There are many different texture analysis techniques (Beliakov, James, & Troiano, 2008; He, Wang, & Guibert, 1987; Suyash, 2006), e.g. the Linde Buzo Gray, Kekre’s Proportionate Error (Kekre, Thepade, & Sarode, 2010), and greyscale-level co-occurrence matrix (GLCM) algorithms. Texture feature extraction based on GLCM is a classical statistical analysis method that has been applied to the texture extraction of high-resolution and multispectral remote sensing images (Hu, Li, & Du, 2009).

GLCM examines the spectral as well as the spatial distribution of grey values (Pesaresi & Benediktsson, 2001). The GLCM emphasises the spatial dependence of the greyscale level, which is characterised by the spatial relation of the pixels in a texture pattern (Baraldi & Parmiggiani, 1995; Chen & Deng, 2002). Haralick, Shanmugan, and Dinstein (1973) proposed 14 features based on GLCM for textural analysis. Referring to the previous research results (Wu et al., 2016), from the resulting GLCM, eight textural features are chosen for the analysis: mean (ME), variance (VA), contrast (CON), entropy (ENT), homogeneity (HOM), dissimilarity (DI), correlation (COR), and angular second moment (ASM).

Selection of feature analysis parameters

When textural measures derived from the GLCM are used, some fundamental parameters should be defined, including orientation values, step size, the window size, and image quantization level. The arrangement of buildings in an earthquake area is often complex and diverse, which means it is appropriate to take an average value of four directions (0°, 45°, 90°, and 135°) as the GLCM of the centre pixel position. The image quantization level of 64 and step size of 1 are adopted to calculate the GLCM.

The biggest impact on the feature value is the size of the window. Therefore, we design a statistical method to choose the optimal calculation parameters. Taking the mean value of VA and ENT as examples, both quantities are calculated for the change trends of different feature values using window sizes that vary from 3 × 3–51 × 51 at intervals of 4. Figure 5 presents the evolution of variance in relation to window size for the textural measures.

Figure 5. Evolution of variance in relation to window size for textural measures

The VA of the buildings at different levels reach a maximum for a window size of 11 × 11, following which the VA decreases with window size gets larger. For ENT, the ability to distinguish between the degrees of intact and moderately damaged building is poor, but the results for destroyed building are better. The statistical results show an 11 × 11 pixel window to be an appropriate choice for the textural measures.
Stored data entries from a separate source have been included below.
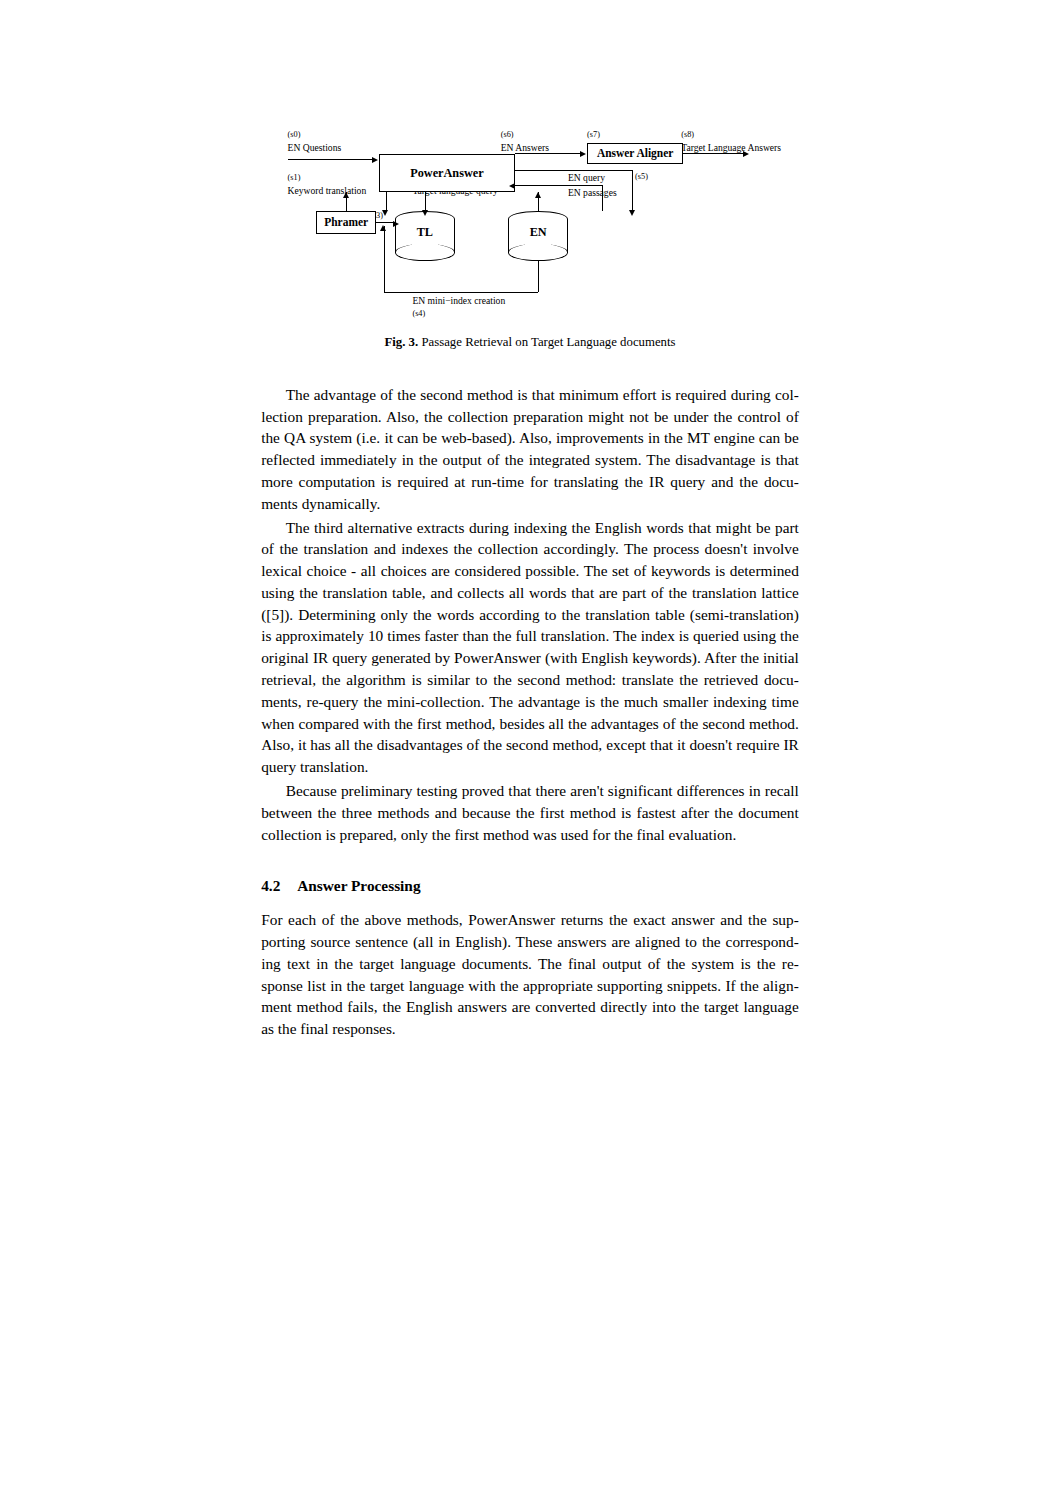(s0) EN Questions (s6) EN Answers (s7) (s8) Target Language Answers (s1) Keyword translation EN query (s5) EN passages (s2) Target language query (s3) EN mini−index creation (s4)
PowerAnswer
Answer Aligner
Phramer
TL
EN
Fig. 3. Passage Retrieval on Target Language documents
The advantage of the second method is that minimum effort is required during collection preparation. Also, the collection preparation might not be under the control of the QA system (i.e. it can be web-based). Also, improvements in the MT engine can be reflected immediately in the output of the integrated system. The disadvantage is that more computation is required at run-time for translating the IR query and the documents dynamically.
The third alternative extracts during indexing the English words that might be part of the translation and indexes the collection accordingly. The process doesn't involve lexical choice - all choices are considered possible. The set of keywords is determined using the translation table, and collects all words that are part of the translation lattice ([5]). Determining only the words according to the translation table (semi-translation) is approximately 10 times faster than the full translation. The index is queried using the original IR query generated by PowerAnswer (with English keywords). After the initial retrieval, the algorithm is similar to the second method: translate the retrieved documents, re-query the mini-collection. The advantage is the much smaller indexing time when compared with the first method, besides all the advantages of the second method. Also, it has all the disadvantages of the second method, except that it doesn't require IR query translation.
Because preliminary testing proved that there aren't significant differences in recall between the three methods and because the first method is fastest after the document collection is prepared, only the first method was used for the final evaluation.
4.2 Answer Processing
For each of the above methods, PowerAnswer returns the exact answer and the supporting source sentence (all in English). These answers are aligned to the corresponding text in the target language documents. The final output of the system is the response list in the target language with the appropriate supporting snippets. If the alignment method fails, the English answers are converted directly into the target language as the final responses.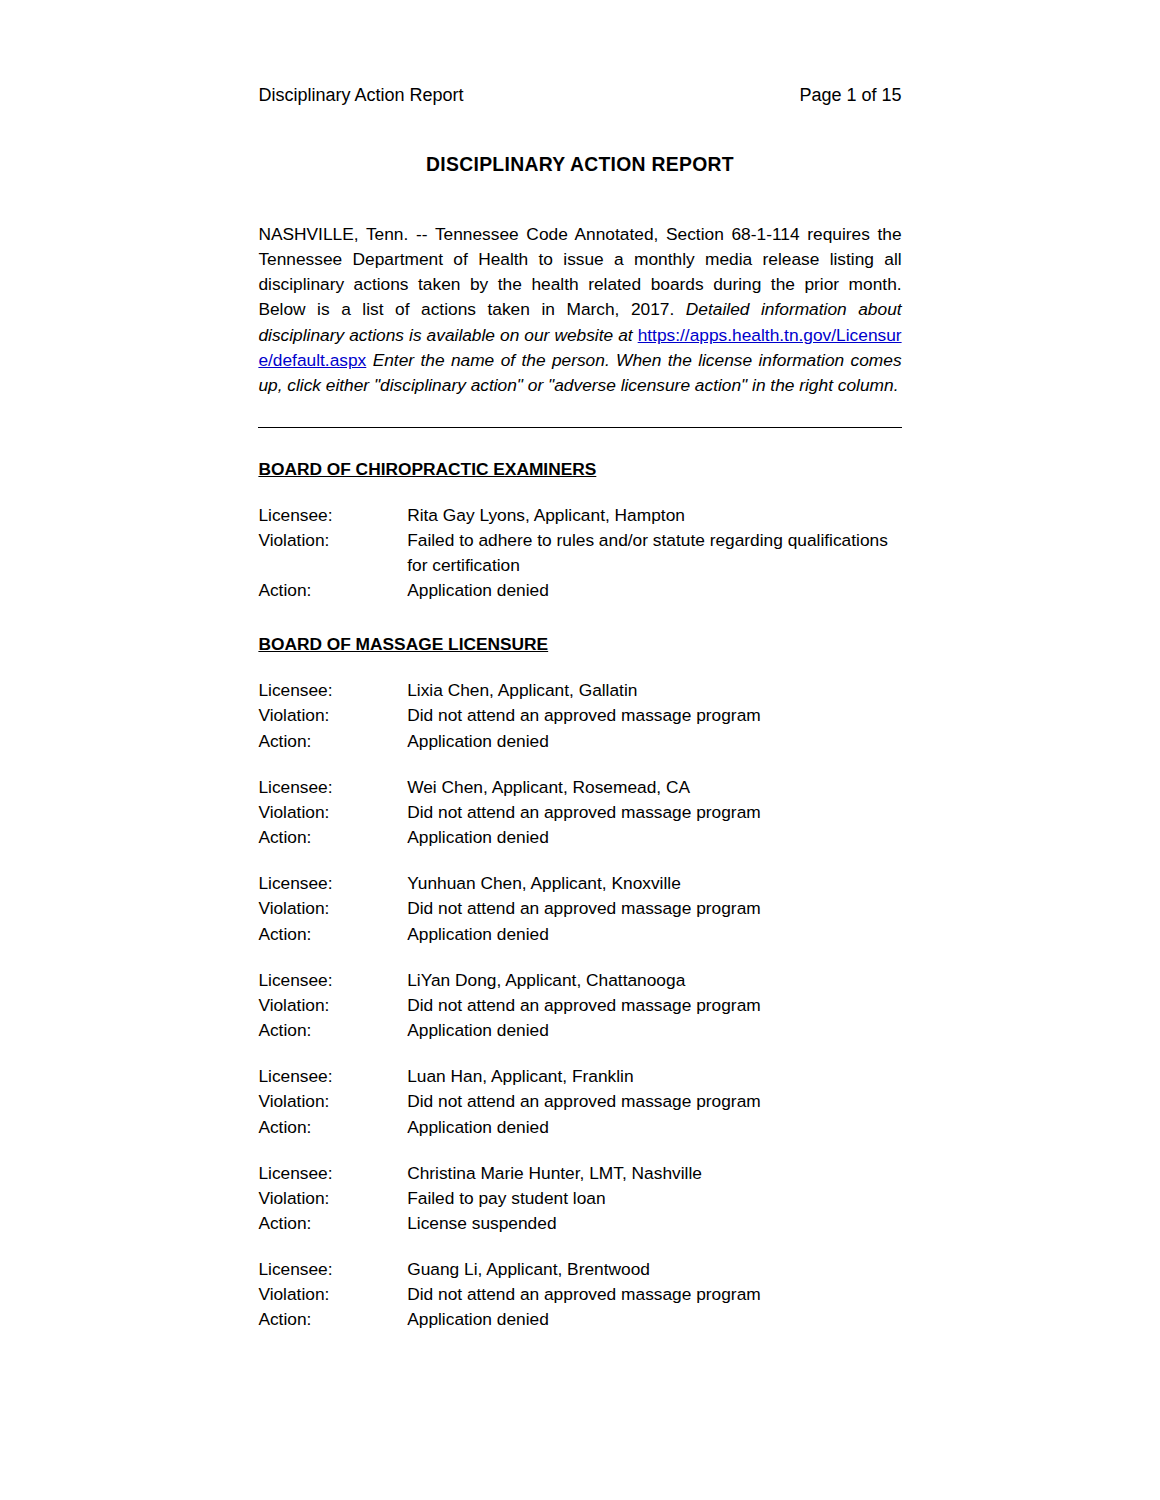Disciplinary Action Report Page 1 of 15
DISCIPLINARY ACTION REPORT
NASHVILLE, Tenn. -- Tennessee Code Annotated, Section 68-1-114 requires the Tennessee Department of Health to issue a monthly media release listing all disciplinary actions taken by the health related boards during the prior month. Below is a list of actions taken in March, 2017. Detailed information about disciplinary actions is available on our website at https://apps.health.tn.gov/Licensure/default.aspx Enter the name of the person. When the license information comes up, click either "disciplinary action" or "adverse licensure action" in the right column.
BOARD OF CHIROPRACTIC EXAMINERS
Licensee:
Rita Gay Lyons, Applicant, Hampton
Violation:
Failed to adhere to rules and/or statute regarding qualifications for certification
Action:
Application denied
BOARD OF MASSAGE LICENSURE
Licensee:
Lixia Chen, Applicant, Gallatin
Violation:
Did not attend an approved massage program
Action:
Application denied
Licensee:
Wei Chen, Applicant, Rosemead, CA
Violation:
Did not attend an approved massage program
Action:
Application denied
Licensee:
Yunhuan Chen, Applicant, Knoxville
Violation:
Did not attend an approved massage program
Action:
Application denied
Licensee:
LiYan Dong, Applicant, Chattanooga
Violation:
Did not attend an approved massage program
Action:
Application denied
Licensee:
Luan Han, Applicant, Franklin
Violation:
Did not attend an approved massage program
Action:
Application denied
Licensee:
Christina Marie Hunter, LMT, Nashville
Violation:
Failed to pay student loan
Action:
License suspended
Licensee:
Guang Li, Applicant, Brentwood
Violation:
Did not attend an approved massage program
Action:
Application denied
Optimal texture feature selection

To reduce the inter-correlation of multiple texture features, it is necessary to determine optimal texture features for the study analysis. The sample statistical analysis is adopted in this experiment. The texture feature values of intact and damaged buildings can cover those of moderately damaged buildings. In addition, the selection of moderately damaged buildings is influenced by human experience. Therefore, intact and destroyed buildings are chosen to participate in the analysis.

Note that in the sample selection the samples are uniformly distributed in the image. Finally, 25 intact building samples and 39 destroyed building samples are selected. After that, the texture feature values of the samples are computed separately. Figure 6 illustrates the statistical analysis of the range of the feature values. To perform the comparative analysis, the parameters in the figure are expanded by a factor of 10. The maximum and minimum values of the ME, VA, and HOM parameters are either close or have certain differences between intact and destroyed buildings. There is no intersection among different categories and the parameters can be used to distinguish different damage degrees. Therefore, the ME, VA, and HOM are all capable of characterising the buildings with different-damaged degrees in our experiment.

Figure 6. Statistical distribution of SAR image characteristic parameters of different types of building. For improved clarity, the scale of the values is enlarged by a factor of 10

Analysis of PCs

After obtaining three textural features, we need to reduce the dimension and obtain the PCs. To solve these problems, the principal component analysis (PCA) method is adopted. PCA is a simple nonparametric method and has been adopted widely in the fields of machine learning and pattern recognition (Jolliffe, 1986). PCA is able to determine the subspace of a feature vector that causes a dataset to be projected onto the subspace (Abdi & Williams, 2010; Clausen & Wechsler, 2000). In the field of machine learning, PCs are often considered the key features of information data and thus, PCA is often used for feature extraction and dimensionality reduction (Martis, Chakraborty, & Ray, 2009; Sharma, Dandapat, & Mahanta, 2012).

The combination of multiple texture features will have redundant information, which will affect the effectiveness of the method to a certain extent. The method of PCA can be used to reduce the dimension of redundant information and to maximise the advantage of the texture features. Since the first PC covers more than 90% of all information, we consider that the first PC might be appropriate for information detection. The first PC of texture features of ME, VA, and HOM is shown in Figure 7.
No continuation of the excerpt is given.